● WORK TO BE COMPLETED
Nothing should be left out. Transcribe the entries exactly as written.

● LISTED ENTRIES
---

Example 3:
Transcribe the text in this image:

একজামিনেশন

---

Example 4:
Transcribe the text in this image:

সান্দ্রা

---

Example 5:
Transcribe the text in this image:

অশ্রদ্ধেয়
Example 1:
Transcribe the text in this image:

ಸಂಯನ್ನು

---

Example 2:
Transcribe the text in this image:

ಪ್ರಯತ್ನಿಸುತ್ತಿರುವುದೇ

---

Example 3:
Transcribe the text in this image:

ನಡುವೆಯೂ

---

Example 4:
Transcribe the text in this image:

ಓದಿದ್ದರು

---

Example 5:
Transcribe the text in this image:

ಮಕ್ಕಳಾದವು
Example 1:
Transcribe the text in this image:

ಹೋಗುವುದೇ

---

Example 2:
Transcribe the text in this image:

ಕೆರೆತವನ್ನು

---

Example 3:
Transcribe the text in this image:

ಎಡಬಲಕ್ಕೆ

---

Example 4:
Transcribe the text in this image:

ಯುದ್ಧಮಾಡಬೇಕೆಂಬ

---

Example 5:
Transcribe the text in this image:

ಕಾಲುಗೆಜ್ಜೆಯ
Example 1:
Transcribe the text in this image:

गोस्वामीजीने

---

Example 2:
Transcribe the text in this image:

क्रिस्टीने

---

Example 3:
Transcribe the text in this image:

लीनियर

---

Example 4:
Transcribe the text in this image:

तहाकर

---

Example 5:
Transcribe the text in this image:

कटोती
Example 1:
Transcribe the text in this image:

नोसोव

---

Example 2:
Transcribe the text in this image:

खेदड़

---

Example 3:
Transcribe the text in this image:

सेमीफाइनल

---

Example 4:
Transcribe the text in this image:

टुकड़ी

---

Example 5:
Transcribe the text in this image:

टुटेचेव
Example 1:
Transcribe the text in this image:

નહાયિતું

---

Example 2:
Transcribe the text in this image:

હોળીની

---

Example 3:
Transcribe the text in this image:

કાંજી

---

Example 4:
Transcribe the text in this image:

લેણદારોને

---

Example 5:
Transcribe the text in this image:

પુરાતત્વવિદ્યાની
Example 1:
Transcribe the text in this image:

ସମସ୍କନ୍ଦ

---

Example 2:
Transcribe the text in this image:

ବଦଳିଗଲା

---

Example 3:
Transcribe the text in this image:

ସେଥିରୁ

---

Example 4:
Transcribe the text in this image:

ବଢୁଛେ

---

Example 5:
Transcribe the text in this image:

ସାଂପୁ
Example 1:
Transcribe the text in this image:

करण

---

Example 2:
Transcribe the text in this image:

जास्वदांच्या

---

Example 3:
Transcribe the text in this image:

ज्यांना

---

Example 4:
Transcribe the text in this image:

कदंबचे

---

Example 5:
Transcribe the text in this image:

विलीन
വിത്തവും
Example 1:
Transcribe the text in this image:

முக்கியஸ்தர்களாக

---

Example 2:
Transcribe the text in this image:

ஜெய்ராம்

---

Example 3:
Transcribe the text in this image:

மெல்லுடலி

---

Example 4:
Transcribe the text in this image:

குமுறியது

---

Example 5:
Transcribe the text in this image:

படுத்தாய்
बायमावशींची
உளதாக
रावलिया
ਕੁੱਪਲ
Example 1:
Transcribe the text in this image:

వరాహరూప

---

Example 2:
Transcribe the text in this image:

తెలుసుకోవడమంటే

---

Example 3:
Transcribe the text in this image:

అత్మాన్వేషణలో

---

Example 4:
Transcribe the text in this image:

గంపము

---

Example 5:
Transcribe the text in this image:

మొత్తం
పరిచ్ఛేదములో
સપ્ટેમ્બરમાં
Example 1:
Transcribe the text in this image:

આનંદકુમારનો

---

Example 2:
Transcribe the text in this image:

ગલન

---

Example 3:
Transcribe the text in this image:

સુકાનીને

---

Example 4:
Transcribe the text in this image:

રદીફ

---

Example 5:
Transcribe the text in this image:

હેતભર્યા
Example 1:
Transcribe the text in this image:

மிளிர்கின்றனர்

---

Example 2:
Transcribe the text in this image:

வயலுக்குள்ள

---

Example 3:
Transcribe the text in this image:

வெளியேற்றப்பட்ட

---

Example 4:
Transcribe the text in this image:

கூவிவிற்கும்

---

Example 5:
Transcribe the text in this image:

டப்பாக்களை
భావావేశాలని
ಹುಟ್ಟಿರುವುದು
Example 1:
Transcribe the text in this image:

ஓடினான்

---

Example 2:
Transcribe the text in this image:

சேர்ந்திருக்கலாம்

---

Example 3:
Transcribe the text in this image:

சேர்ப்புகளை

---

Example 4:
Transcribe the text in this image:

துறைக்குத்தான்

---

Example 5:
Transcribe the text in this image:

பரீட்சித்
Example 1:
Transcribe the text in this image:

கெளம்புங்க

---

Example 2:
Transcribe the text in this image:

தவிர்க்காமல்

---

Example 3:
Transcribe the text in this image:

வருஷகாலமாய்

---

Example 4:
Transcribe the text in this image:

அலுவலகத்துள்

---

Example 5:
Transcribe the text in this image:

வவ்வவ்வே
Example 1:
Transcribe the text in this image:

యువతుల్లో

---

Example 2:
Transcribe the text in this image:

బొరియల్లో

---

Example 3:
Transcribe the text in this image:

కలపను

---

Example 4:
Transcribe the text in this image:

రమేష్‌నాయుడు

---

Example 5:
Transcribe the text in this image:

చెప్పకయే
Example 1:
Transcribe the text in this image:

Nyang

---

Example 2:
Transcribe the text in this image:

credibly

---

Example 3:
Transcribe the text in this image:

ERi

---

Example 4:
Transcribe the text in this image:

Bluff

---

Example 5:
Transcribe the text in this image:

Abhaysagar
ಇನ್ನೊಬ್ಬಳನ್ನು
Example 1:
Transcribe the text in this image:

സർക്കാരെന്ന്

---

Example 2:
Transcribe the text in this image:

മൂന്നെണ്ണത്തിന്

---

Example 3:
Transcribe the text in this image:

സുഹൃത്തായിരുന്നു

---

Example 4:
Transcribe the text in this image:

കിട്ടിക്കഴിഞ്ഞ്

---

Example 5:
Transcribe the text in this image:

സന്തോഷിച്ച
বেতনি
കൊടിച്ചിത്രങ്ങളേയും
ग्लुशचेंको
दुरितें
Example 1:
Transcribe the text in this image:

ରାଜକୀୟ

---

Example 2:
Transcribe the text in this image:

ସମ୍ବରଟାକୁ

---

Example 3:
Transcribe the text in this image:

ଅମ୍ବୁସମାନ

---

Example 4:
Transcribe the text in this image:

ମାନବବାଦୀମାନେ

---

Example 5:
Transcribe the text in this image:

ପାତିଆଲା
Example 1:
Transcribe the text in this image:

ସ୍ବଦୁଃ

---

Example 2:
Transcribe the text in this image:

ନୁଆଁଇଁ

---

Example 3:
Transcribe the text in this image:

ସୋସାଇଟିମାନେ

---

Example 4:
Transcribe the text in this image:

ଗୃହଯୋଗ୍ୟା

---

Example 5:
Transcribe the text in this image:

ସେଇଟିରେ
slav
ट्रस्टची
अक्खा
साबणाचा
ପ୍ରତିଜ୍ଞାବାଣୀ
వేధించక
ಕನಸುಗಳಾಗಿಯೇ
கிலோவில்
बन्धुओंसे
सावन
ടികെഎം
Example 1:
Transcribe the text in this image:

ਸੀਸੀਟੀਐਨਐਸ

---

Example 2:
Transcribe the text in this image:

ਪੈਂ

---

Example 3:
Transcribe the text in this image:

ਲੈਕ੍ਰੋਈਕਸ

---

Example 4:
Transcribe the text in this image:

● TASK ANSWER
---

Example 3:
Transcribe the text in this image:

একজামিনেশন

---

Example 4:
Transcribe the text in this image:

সান্দ্রা

---

Example 5:
Transcribe the text in this image:

অশ্রদ্ধেয়
Example 1:
Transcribe the text in this image:

ಸಂಯನ್ನು

---

Example 2:
Transcribe the text in this image:

ಪ್ರಯತ್ನಿಸುತ್ತಿರುವುದೇ

---

Example 3:
Transcribe the text in this image:

ನಡುವೆಯೂ

---

Example 4:
Transcribe the text in this image:

ಓದಿದ್ದರು

---

Example 5:
Transcribe the text in this image:

ಮಕ್ಕಳಾದವು
Example 1:
Transcribe the text in this image:

ಹೋಗುವುದೇ

---

Example 2:
Transcribe the text in this image:

ಕೆರೆತವನ್ನು

---

Example 3:
Transcribe the text in this image:

ಎಡಬಲಕ್ಕೆ

---

Example 4:
Transcribe the text in this image:

ಯುದ್ಧಮಾಡಬೇಕೆಂಬ

---

Example 5:
Transcribe the text in this image:

ಕಾಲುಗೆಜ್ಜೆಯ
Example 1:
Transcribe the text in this image:

गोस्वामीजीने

---

Example 2:
Transcribe the text in this image:

क्रिस्टीने

---

Example 3:
Transcribe the text in this image:

लीनियर

---

Example 4:
Transcribe the text in this image:

तहाकर

---

Example 5:
Transcribe the text in this image:

कटोती
Example 1:
Transcribe the text in this image:

नोसोव

---

Example 2:
Transcribe the text in this image:

खेदड़

---

Example 3:
Transcribe the text in this image:

सेमीफाइनल

---

Example 4:
Transcribe the text in this image:

टुकड़ी

---

Example 5:
Transcribe the text in this image:

टुटेचेव
Example 1:
Transcribe the text in this image:

નહાયિતું

---

Example 2:
Transcribe the text in this image:

હોળીની

---

Example 3:
Transcribe the text in this image:

કાંજી

---

Example 4:
Transcribe the text in this image:

લેણદારોને

---

Example 5:
Transcribe the text in this image:

પુરાતત્વવિદ્યાની
Example 1:
Transcribe the text in this image:

ସମସ୍କନ୍ଦ

---

Example 2:
Transcribe the text in this image:

ବଦଳିଗଲା

---

Example 3:
Transcribe the text in this image:

ସେଥିରୁ

---

Example 4:
Transcribe the text in this image:

ବଢୁଛେ

---

Example 5:
Transcribe the text in this image:

ସାଂପୁ
Example 1:
Transcribe the text in this image:

करण

---

Example 2:
Transcribe the text in this image:

जास्वदांच्या

---

Example 3:
Transcribe the text in this image:

ज्यांना

---

Example 4:
Transcribe the text in this image:

कदंबचे

---

Example 5:
Transcribe the text in this image:

विलीन
വിത്തവും
Example 1:
Transcribe the text in this image:

முக்கியஸ்தர்களாக

---

Example 2:
Transcribe the text in this image:

ஜெய்ராம்

---

Example 3:
Transcribe the text in this image:

மெல்லுடலி

---

Example 4:
Transcribe the text in this image:

குமுறியது

---

Example 5:
Transcribe the text in this image:

படுத்தாய்
बायमावशींची
உளதாக
रावलिया
ਕੁੱਪਲ
Example 1:
Transcribe the text in this image:

వరాహరూప

---

Example 2:
Transcribe the text in this image:

తెలుసుకోవడమంటే

---

Example 3:
Transcribe the text in this image:

అత్మాన్వేషణలో

---

Example 4:
Transcribe the text in this image:

గంపము

---

Example 5:
Transcribe the text in this image:

మొత్తం
పరిచ్ఛేదములో
સપ્ટેમ્બરમાં
Example 1:
Transcribe the text in this image:

આનંદકુમારનો

---

Example 2:
Transcribe the text in this image:

ગલન

---

Example 3:
Transcribe the text in this image:

સુકાનીને

---

Example 4:
Transcribe the text in this image:

રદીફ

---

Example 5:
Transcribe the text in this image:

હેતભર્યા
Example 1:
Transcribe the text in this image:

மிளிர்கின்றனர்

---

Example 2:
Transcribe the text in this image:

வயலுக்குள்ள

---

Example 3:
Transcribe the text in this image:

வெளியேற்றப்பட்ட

---

Example 4:
Transcribe the text in this image:

கூவிவிற்கும்

---

Example 5:
Transcribe the text in this image:

டப்பாக்களை
భావావేశాలని
ಹುಟ್ಟಿರುವುದು
Example 1:
Transcribe the text in this image:

ஓடினான்

---

Example 2:
Transcribe the text in this image:

சேர்ந்திருக்கலாம்

---

Example 3:
Transcribe the text in this image:

சேர்ப்புகளை

---

Example 4:
Transcribe the text in this image:

துறைக்குத்தான்

---

Example 5:
Transcribe the text in this image:

பரீட்சித்
Example 1:
Transcribe the text in this image:

கெளம்புங்க

---

Example 2:
Transcribe the text in this image:

தவிர்க்காமல்

---

Example 3:
Transcribe the text in this image:

வருஷகாலமாய்

---

Example 4:
Transcribe the text in this image:

அலுவலகத்துள்

---

Example 5:
Transcribe the text in this image:

வவ்வவ்வே
Example 1:
Transcribe the text in this image:

యువతుల్లో

---

Example 2:
Transcribe the text in this image:

బొరియల్లో

---

Example 3:
Transcribe the text in this image:

కలపను

---

Example 4:
Transcribe the text in this image:

రమేష్‌నాయుడు

---

Example 5:
Transcribe the text in this image:

చెప్పకయే
Example 1:
Transcribe the text in this image:

Nyang

---

Example 2:
Transcribe the text in this image:

credibly

---

Example 3:
Transcribe the text in this image:

ERi

---

Example 4:
Transcribe the text in this image:

Bluff

---

Example 5:
Transcribe the text in this image:

Abhaysagar
ಇನ್ನೊಬ್ಬಳನ್ನು
Example 1:
Transcribe the text in this image:

സർക്കാരെന്ന്

---

Example 2:
Transcribe the text in this image:

മൂന്നെണ്ണത്തിന്

---

Example 3:
Transcribe the text in this image:

സുഹൃത്തായിരുന്നു

---

Example 4:
Transcribe the text in this image:

കിട്ടിക്കഴിഞ്ഞ്

---

Example 5:
Transcribe the text in this image:

സന്തോഷിച്ച
বেতনি
കൊടിച്ചിത്രങ്ങളേയും
ग्लुशचेंको
दुरितें
Example 1:
Transcribe the text in this image:

ରାଜକୀୟ

---

Example 2:
Transcribe the text in this image:

ସମ୍ବରଟାକୁ

---

Example 3:
Transcribe the text in this image:

ଅମ୍ବୁସମାନ

---

Example 4:
Transcribe the text in this image:

ମାନବବାଦୀମାନେ

---

Example 5:
Transcribe the text in this image:

ପାତିଆଲା
Example 1:
Transcribe the text in this image:

ସ୍ବଦୁଃ

---

Example 2:
Transcribe the text in this image:

ନୁଆଁଇଁ

---

Example 3:
Transcribe the text in this image:

ସୋସାଇଟିମାନେ

---

Example 4:
Transcribe the text in this image:

ଗୃହଯୋଗ୍ୟା

---

Example 5:
Transcribe the text in this image:

ସେଇଟିରେ
slav
ट्रस्टची
अक्खा
साबणाचा
ପ୍ରତିଜ୍ଞାବାଣୀ
వేధించక
ಕನಸುಗಳಾಗಿಯೇ
கிலோவில்
बन्धुओंसे
सावन
ടികെഎം
Example 1:
Transcribe the text in this image:

ਸੀਸੀਟੀਐਨਐਸ

---

Example 2:
Transcribe the text in this image:

ਪੈਂ

---

Example 3:
Transcribe the text in this image:

ਲੈਕ੍ਰੋਈਕਸ

---

Example 4:
Transcribe the text in this image:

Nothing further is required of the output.